··· Task input ···

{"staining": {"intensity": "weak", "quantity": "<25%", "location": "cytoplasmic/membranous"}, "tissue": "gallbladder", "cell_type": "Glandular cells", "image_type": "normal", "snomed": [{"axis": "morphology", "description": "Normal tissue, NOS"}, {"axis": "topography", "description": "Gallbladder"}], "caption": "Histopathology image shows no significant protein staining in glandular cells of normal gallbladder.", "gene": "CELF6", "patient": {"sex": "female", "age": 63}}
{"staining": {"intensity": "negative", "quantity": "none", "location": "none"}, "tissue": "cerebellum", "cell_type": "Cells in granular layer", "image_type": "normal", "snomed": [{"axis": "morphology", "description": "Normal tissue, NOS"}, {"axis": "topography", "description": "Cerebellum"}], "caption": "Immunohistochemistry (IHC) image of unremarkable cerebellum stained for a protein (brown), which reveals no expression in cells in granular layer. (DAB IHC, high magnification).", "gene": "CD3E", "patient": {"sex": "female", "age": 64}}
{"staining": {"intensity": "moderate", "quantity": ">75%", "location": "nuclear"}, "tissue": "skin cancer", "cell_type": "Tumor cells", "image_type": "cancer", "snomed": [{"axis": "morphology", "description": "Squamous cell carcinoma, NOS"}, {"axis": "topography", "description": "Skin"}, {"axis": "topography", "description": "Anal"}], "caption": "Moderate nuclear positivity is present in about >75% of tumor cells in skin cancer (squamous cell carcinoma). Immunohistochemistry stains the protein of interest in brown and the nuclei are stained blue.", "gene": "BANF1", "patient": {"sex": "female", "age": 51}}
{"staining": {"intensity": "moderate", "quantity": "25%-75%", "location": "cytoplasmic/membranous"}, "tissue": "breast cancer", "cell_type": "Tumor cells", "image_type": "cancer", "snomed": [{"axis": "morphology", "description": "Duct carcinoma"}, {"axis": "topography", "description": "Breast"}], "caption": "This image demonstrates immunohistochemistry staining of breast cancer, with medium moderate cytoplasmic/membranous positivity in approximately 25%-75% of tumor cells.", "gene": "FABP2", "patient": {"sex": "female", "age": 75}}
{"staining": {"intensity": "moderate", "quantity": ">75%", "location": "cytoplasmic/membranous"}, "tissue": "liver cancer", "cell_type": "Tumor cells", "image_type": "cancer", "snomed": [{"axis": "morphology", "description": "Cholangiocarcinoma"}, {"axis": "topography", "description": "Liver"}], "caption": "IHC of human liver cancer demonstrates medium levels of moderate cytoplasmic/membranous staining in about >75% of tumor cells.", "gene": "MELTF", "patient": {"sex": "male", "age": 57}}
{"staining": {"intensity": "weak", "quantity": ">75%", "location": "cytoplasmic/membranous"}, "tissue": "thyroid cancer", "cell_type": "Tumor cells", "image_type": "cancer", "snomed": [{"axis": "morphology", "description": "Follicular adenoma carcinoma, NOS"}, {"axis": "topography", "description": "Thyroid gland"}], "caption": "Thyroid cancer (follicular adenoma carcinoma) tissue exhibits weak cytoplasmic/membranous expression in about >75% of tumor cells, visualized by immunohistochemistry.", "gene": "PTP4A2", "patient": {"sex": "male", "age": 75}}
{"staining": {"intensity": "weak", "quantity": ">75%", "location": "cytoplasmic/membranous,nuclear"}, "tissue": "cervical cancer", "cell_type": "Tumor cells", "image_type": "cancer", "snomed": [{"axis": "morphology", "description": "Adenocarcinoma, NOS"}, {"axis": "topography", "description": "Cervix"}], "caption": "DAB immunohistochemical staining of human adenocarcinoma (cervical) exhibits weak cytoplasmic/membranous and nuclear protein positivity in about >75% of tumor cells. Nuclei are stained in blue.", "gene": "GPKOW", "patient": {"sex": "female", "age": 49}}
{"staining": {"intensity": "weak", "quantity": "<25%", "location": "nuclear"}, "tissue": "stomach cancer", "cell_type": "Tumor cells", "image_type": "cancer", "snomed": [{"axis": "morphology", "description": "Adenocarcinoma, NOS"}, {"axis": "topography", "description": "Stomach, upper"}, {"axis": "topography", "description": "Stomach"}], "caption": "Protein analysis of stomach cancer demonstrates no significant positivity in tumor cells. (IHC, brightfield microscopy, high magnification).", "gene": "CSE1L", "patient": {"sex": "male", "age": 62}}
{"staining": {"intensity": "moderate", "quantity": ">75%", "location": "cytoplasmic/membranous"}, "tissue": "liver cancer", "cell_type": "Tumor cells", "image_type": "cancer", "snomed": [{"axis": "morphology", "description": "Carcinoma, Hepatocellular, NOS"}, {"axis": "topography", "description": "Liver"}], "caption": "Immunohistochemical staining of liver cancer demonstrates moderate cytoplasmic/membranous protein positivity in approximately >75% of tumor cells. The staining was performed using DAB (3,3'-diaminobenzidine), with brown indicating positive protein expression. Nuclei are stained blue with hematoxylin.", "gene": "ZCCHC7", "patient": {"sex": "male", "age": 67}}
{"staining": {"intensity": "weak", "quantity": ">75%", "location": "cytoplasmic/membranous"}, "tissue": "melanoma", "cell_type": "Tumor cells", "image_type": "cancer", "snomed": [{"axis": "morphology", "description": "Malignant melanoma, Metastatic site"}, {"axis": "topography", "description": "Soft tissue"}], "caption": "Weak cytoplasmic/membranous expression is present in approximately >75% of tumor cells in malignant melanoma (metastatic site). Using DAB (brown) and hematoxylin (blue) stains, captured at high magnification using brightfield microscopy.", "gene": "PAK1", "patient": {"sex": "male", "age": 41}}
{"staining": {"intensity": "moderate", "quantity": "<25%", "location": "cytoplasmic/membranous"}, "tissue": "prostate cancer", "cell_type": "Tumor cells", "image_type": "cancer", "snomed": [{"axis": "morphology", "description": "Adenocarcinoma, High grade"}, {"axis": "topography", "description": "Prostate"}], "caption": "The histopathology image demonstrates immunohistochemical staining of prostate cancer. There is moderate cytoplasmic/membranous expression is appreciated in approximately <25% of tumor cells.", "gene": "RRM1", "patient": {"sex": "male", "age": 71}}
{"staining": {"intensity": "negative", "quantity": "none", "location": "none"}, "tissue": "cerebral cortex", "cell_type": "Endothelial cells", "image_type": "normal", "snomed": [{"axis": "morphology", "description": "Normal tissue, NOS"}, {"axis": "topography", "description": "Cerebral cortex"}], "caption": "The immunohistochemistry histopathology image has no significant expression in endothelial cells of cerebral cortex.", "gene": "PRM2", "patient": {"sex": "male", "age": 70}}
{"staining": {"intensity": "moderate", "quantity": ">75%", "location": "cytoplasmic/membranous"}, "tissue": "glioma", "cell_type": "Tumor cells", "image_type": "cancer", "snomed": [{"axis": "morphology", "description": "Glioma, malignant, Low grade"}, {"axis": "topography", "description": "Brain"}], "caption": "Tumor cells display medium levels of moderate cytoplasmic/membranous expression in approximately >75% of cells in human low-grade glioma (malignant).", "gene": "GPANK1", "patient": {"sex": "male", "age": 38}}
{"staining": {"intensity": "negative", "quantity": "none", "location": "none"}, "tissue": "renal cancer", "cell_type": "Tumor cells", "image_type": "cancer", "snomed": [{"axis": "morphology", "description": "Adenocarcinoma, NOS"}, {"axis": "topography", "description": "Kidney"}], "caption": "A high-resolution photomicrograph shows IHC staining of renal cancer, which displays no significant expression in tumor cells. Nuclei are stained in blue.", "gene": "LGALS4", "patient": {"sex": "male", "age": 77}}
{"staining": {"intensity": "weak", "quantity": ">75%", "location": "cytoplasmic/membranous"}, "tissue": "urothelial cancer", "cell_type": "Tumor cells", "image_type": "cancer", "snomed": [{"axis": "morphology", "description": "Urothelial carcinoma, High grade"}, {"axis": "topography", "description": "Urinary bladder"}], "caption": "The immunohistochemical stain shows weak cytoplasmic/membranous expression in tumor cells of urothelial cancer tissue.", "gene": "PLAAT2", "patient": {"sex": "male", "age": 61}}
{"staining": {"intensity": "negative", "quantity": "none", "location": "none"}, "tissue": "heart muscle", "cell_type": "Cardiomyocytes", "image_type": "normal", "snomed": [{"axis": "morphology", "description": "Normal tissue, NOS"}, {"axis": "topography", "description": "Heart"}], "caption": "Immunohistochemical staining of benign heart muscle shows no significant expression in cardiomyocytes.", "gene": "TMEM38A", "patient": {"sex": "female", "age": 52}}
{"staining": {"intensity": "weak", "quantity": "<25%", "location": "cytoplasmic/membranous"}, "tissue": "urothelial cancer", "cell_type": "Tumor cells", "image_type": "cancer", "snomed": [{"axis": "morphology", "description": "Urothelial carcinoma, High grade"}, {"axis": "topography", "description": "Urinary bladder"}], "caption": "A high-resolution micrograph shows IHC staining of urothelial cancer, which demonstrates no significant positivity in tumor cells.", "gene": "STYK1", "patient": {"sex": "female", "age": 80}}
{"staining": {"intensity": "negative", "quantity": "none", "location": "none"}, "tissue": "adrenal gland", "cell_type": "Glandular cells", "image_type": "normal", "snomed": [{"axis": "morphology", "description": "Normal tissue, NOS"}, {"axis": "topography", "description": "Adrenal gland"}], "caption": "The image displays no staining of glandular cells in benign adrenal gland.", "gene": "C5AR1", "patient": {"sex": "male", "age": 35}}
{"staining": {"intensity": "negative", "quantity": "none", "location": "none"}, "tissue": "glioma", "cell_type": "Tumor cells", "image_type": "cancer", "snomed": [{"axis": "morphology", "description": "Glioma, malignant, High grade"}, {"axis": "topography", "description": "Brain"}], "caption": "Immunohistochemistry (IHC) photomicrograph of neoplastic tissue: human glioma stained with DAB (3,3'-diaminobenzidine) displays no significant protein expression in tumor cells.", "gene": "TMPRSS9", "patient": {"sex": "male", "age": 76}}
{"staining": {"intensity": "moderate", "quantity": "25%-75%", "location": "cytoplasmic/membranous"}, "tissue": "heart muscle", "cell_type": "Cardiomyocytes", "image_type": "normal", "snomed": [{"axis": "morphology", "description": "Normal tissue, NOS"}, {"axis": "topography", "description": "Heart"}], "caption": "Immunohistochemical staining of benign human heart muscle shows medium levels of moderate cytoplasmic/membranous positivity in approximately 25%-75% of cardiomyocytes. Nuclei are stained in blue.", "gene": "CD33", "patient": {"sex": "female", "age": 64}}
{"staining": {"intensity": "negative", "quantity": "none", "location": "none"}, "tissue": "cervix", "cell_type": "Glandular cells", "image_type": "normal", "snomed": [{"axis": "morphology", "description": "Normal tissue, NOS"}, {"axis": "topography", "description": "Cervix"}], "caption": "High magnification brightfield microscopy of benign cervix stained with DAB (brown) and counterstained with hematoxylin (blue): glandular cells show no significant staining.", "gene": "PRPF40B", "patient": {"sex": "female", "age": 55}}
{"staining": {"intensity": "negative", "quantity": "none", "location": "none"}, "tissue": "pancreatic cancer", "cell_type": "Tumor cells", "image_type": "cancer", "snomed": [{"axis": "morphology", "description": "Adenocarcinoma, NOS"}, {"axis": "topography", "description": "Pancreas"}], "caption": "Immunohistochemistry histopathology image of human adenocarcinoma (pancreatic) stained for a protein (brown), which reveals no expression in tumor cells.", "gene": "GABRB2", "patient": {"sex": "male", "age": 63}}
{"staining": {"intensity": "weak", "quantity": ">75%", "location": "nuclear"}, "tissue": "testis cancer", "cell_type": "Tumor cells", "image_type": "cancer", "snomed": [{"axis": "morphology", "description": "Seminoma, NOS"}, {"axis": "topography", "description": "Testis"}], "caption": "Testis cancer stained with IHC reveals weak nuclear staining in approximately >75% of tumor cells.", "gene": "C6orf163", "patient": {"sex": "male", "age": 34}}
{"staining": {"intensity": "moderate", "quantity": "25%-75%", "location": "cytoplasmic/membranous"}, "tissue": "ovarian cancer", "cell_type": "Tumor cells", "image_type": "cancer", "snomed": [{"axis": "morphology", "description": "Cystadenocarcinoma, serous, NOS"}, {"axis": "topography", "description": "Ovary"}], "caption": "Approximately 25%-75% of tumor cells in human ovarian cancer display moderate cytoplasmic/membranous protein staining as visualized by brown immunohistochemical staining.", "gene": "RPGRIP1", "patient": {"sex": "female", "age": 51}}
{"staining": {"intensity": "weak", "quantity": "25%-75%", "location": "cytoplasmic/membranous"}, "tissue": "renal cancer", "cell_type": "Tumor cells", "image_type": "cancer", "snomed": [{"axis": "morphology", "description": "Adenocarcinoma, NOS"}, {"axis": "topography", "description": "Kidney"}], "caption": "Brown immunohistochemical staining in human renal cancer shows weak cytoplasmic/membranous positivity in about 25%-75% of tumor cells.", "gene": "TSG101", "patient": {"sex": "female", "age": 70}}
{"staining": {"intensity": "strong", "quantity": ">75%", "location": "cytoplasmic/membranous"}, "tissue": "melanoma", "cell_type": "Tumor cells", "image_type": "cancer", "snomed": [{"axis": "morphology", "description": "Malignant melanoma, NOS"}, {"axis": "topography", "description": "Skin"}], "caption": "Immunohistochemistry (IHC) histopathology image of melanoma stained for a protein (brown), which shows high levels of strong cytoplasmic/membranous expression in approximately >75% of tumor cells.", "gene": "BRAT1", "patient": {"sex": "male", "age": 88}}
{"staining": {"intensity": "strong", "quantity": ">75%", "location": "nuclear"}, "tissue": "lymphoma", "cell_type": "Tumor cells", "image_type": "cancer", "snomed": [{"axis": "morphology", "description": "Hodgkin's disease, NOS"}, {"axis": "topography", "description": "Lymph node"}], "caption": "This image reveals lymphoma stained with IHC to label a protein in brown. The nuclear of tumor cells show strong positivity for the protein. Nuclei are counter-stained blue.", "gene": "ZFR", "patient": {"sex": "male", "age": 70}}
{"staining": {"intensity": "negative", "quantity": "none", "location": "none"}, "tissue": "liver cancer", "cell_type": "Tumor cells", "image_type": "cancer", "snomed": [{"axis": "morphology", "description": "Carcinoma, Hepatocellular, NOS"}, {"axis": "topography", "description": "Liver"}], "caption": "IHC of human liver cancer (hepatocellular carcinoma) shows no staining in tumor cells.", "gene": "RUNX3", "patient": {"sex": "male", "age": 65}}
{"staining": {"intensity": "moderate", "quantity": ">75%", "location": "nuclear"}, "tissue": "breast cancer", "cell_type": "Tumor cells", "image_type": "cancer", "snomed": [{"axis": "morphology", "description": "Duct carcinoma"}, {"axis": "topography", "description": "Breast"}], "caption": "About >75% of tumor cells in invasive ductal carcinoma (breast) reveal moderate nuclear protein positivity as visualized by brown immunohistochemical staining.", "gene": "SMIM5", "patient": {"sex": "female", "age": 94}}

···

→ **Exercise description**: What lines in the data above contain the word "present"? Show them all.

→ **Result of the task**:
{"staining": {"intensity": "moderate", "quantity": ">75%", "location": "nuclear"}, "tissue": "skin cancer", "cell_type": "Tumor cells", "image_type": "cancer", "snomed": [{"axis": "morphology", "description": "Squamous cell carcinoma, NOS"}, {"axis": "topography", "description": "Skin"}, {"axis": "topography", "description": "Anal"}], "caption": "Moderate nuclear positivity is present in about >75% of tumor cells in skin cancer (squamous cell carcinoma). Immunohistochemistry stains the protein of interest in brown and the nuclei are stained blue.", "gene": "BANF1", "patient": {"sex": "female", "age": 51}}
{"staining": {"intensity": "weak", "quantity": ">75%", "location": "cytoplasmic/membranous"}, "tissue": "melanoma", "cell_type": "Tumor cells", "image_type": "cancer", "snomed": [{"axis": "morphology", "description": "Malignant melanoma, Metastatic site"}, {"axis": "topography", "description": "Soft tissue"}], "caption": "Weak cytoplasmic/membranous expression is present in approximately >75% of tumor cells in malignant melanoma (metastatic site). Using DAB (brown) and hematoxylin (blue) stains, captured at high magnification using brightfield microscopy.", "gene": "PAK1", "patient": {"sex": "male", "age": 41}}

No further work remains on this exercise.